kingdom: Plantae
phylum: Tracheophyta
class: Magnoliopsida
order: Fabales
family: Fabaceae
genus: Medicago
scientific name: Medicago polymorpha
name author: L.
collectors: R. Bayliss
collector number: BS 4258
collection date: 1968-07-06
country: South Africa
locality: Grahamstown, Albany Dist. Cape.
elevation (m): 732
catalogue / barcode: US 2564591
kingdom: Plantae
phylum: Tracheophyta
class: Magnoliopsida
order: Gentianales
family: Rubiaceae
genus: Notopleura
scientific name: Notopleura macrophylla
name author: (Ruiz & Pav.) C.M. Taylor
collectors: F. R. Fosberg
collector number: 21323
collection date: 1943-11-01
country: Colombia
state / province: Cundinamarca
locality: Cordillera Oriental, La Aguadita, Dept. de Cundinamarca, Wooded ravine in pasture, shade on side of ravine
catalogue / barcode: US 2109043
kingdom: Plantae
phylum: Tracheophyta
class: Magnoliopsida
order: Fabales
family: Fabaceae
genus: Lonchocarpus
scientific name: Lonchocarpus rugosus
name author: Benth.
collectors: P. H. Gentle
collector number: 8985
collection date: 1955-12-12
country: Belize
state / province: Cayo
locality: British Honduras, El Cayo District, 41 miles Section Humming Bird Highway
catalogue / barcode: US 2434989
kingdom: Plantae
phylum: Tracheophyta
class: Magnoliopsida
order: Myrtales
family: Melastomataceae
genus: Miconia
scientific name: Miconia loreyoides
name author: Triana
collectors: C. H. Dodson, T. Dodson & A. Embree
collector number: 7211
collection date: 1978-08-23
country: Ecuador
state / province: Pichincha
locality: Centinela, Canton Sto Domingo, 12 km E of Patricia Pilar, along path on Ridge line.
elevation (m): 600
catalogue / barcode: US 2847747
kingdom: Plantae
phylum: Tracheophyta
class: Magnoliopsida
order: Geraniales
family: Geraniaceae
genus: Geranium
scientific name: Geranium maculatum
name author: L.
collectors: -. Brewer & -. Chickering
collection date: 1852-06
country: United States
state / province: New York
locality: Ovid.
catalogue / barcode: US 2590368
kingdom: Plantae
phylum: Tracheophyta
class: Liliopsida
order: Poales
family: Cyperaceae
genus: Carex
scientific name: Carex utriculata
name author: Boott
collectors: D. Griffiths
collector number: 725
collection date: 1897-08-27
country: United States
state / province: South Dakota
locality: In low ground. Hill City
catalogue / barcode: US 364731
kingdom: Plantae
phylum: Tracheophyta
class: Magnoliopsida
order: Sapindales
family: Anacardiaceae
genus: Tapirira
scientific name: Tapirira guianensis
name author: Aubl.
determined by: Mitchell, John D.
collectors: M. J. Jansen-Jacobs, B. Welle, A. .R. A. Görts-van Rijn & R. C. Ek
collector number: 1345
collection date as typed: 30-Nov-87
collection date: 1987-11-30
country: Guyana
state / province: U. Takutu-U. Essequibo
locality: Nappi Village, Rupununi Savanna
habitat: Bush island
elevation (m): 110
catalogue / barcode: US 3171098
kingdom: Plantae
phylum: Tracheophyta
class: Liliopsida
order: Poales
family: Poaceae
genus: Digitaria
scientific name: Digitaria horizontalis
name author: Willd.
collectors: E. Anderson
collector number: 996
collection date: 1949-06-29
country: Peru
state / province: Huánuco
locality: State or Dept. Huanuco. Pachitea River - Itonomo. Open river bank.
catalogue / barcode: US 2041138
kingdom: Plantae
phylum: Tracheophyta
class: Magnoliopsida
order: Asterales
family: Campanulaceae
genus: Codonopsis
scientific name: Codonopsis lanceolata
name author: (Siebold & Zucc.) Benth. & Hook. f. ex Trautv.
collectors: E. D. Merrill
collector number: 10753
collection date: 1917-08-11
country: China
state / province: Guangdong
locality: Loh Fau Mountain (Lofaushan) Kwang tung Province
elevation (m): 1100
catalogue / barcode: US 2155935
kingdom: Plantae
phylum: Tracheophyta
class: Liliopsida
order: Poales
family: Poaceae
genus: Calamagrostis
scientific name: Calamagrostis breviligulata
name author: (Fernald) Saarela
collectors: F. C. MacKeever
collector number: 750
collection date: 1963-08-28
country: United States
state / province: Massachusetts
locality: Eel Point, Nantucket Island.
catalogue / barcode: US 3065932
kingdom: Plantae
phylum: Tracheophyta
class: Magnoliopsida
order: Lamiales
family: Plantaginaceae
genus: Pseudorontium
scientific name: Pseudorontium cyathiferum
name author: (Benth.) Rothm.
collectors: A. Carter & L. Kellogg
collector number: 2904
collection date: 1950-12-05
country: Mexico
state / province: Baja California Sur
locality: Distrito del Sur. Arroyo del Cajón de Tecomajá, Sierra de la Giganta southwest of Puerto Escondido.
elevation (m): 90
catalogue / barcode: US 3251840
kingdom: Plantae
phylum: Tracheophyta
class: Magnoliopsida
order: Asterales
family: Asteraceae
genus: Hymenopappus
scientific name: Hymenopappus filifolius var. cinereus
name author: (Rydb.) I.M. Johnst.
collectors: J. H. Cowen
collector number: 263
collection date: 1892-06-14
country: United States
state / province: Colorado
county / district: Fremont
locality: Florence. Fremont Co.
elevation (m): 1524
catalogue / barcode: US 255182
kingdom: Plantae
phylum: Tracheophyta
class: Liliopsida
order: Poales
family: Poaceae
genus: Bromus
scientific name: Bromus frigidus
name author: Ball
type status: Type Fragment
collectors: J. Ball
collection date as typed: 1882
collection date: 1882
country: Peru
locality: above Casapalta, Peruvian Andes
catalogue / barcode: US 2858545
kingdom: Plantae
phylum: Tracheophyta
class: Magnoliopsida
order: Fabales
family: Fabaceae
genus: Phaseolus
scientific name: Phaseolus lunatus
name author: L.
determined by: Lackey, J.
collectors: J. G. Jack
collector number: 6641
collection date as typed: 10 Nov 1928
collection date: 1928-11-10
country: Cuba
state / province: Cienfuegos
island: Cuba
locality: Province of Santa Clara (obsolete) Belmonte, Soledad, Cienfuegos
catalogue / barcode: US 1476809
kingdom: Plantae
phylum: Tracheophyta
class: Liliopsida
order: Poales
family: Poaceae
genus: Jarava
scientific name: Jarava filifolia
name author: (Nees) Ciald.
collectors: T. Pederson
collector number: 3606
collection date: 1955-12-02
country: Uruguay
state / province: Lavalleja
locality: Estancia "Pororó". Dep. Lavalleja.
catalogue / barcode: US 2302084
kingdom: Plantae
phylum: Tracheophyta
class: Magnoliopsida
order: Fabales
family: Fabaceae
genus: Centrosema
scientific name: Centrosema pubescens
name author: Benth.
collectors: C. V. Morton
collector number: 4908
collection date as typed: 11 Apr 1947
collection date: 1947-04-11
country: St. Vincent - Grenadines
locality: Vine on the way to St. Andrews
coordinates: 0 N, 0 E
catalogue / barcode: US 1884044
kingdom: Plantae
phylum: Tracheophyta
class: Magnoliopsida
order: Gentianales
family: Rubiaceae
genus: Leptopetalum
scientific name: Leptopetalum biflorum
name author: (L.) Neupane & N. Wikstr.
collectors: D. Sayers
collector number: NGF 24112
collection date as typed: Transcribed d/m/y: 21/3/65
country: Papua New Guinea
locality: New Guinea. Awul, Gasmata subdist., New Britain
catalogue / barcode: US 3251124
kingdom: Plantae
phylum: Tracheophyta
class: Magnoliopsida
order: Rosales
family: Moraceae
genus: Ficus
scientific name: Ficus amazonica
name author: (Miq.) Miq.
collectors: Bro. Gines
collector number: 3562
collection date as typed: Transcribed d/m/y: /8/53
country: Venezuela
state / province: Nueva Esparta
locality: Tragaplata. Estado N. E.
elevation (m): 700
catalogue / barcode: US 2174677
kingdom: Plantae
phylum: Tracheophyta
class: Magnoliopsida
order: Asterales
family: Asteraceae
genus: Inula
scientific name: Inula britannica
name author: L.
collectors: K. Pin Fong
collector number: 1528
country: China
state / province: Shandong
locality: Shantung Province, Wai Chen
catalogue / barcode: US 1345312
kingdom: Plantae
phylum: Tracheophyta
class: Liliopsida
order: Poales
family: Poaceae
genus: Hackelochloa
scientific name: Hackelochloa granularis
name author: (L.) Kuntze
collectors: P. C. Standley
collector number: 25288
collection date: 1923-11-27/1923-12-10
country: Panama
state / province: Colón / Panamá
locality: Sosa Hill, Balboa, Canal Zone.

**TASK BRIEF:** Convert the records into a JSON list of strings, one string per line and blank lines left out. Begin at the line that contains "scientific name: Lonchocarpus rugosus" and stop after the line that contains "genus: Miconia".

**SOLUTION TO THIS EXERCISE:**
[
  "scientific name: Lonchocarpus rugosus",
  "name author: Benth.",
  "collectors: P. H. Gentle",
  "collector number: 8985",
  "collection date: 1955-12-12",
  "country: Belize",
  "state / province: Cayo",
  "locality: British Honduras, El Cayo District, 41 miles Section Humming Bird Highway",
  "catalogue / barcode: US 2434989",
  "kingdom: Plantae",
  "phylum: Tracheophyta",
  "class: Magnoliopsida",
  "order: Myrtales",
  "family: Melastomataceae",
  "genus: Miconia"
]